Macrophages are responsible for diverse and fundamental functions in vertebrates. Fruit flies harbour an innate immune system of which the most populous blood cell (haemocyte) type bears striking homology to the vertebrate macrophage. The importance of these cells has been demonstrated previously, where immune and developmental phenotypes have been observed upon haemocyte ablation using pro-apoptotic transgenes driven by the Hml promoter. Here we show that, as well as ablating Hml-positive cells in vivo using the pro-apoptotic transgene bax, we can also increase Hml-positive cell numbers using a constitutively-active form of ras. However, in adults, compared to larvae, total blood cell numbers were not significantly affected by experimental expansion or ablation. This therefore implies the existence of feedback mechanisms which regulate the number of haemocytes. No effect on lifespan was observed from driving ras and bax in Hml-positive cells using a conditional genetic system (Hml-GeneSwitch). Using a constitutive driver system, we did observe differences in lifespan, however we attribute this to differences in genetic background that could have led to spurious conclusions.
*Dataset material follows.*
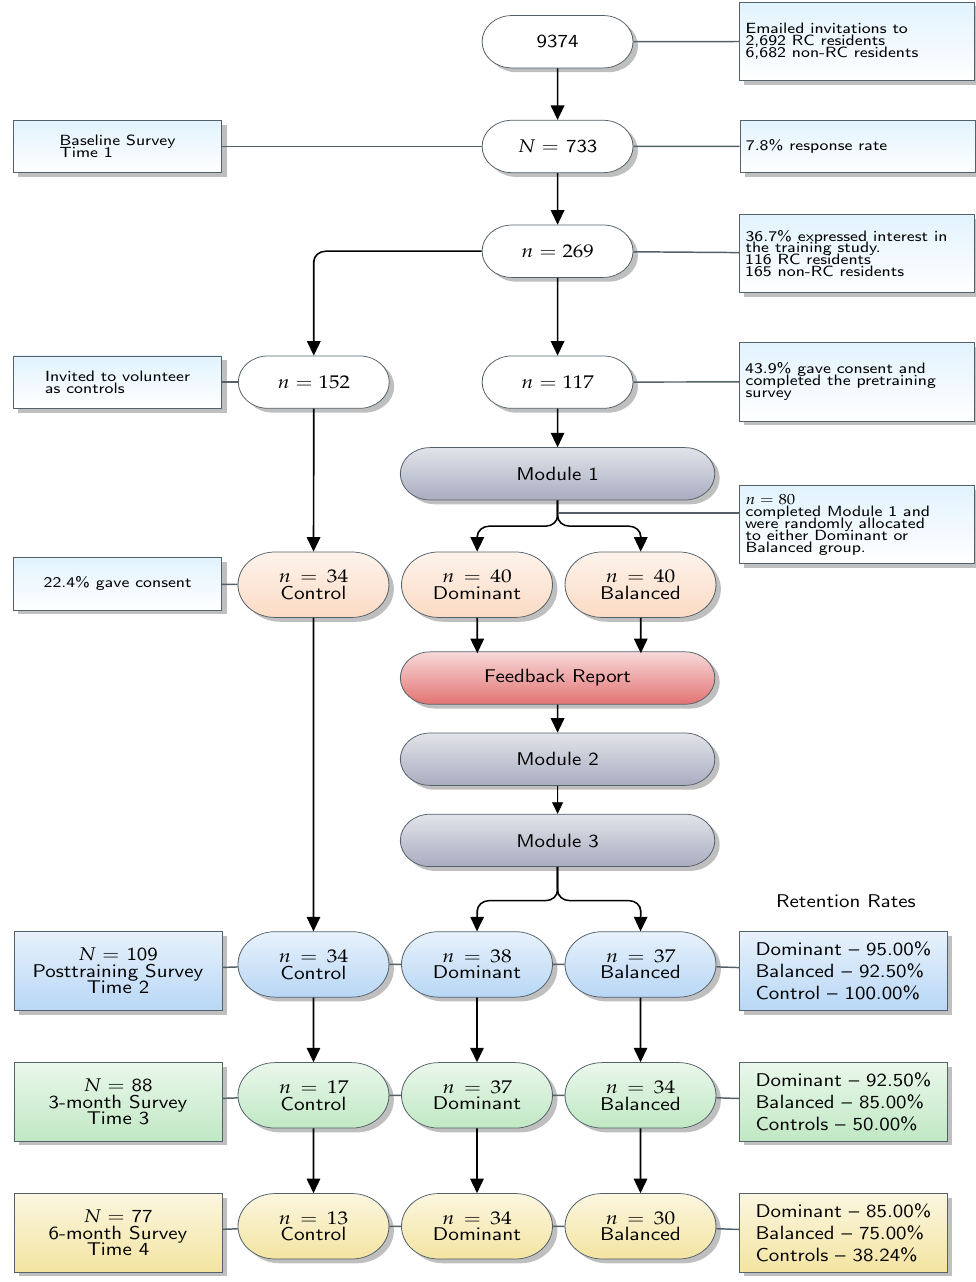
Figure 1. Study flowchart of the recruitment, training and follow-up process. RC = Retirement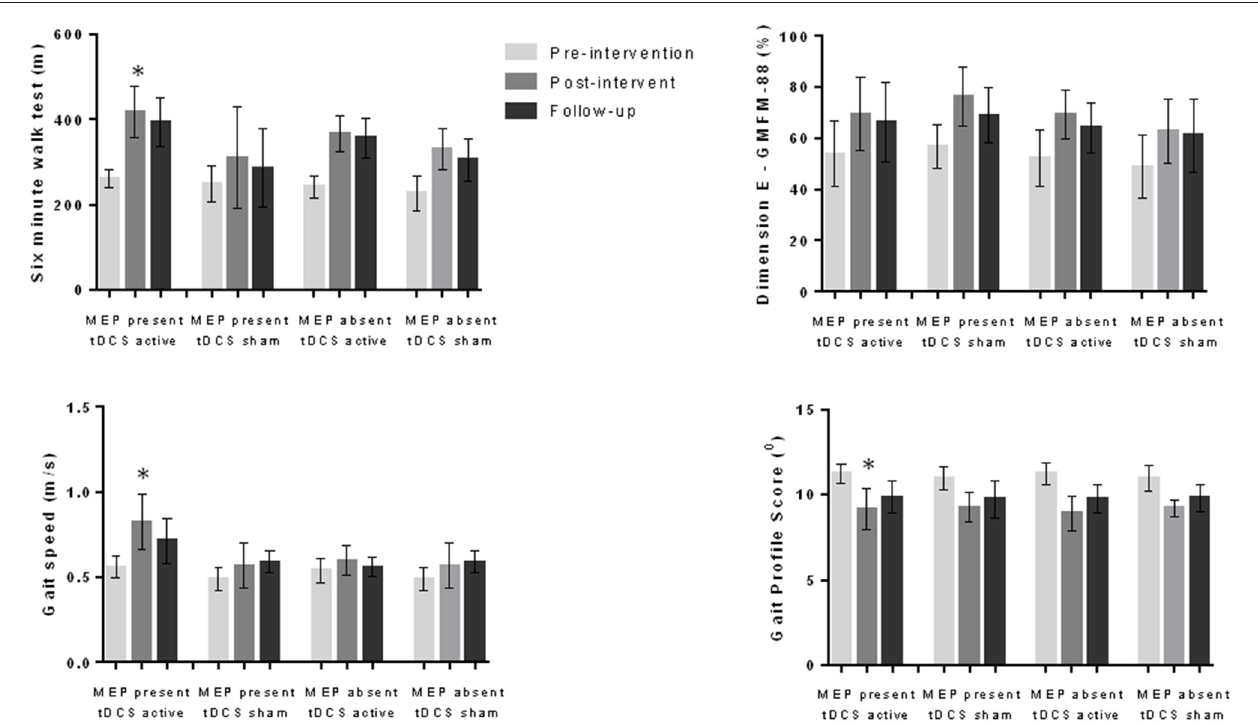
FIGURE 1 | Data for six-minute walk test (6MWT), gait speed, gait profile score and dimension E of the gross motor function measure (GMFM-88) during pre-intervention, post-intervention and follow-up evaluations considering motor evoked potential (MEP) present and absent as well as active and sham transcranial direct current stimulation (tDCS; 56 children). Children with MEP present at pre-intervention evaluation and who received active tDCS demonstrated better results at the post-intervention evaluation in comparison to other groups for 6MWT, gait speed and gait profile score. ∗ p < 0.05 analysis of variance (ANOVA) followed by Bonferroni post hoc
Additionally, no effect of either transgene was observed upon infection with two different bacterial species, although a striking pupal lethality phenotype was observed upon expansion of Hml-positive cells in the context of a self-encapsulation mutant genetic background. The latter confirms that the change in Hml-positive cell number does result in a phenotype. The lack of adult phenotypes could be due to the strength of our experimental manipulation or due to compensation via feedback mechanisms that operate to maintain total blood cell numbers. Our study demonstrates the importance of a conditional approach to modulate haemocyte cell numbers in vivo which allows for more precise study of innate immune system function. This approach could be especially fruitful to uncover the mechanisms that regulate total blood cell numbers across development and ageing.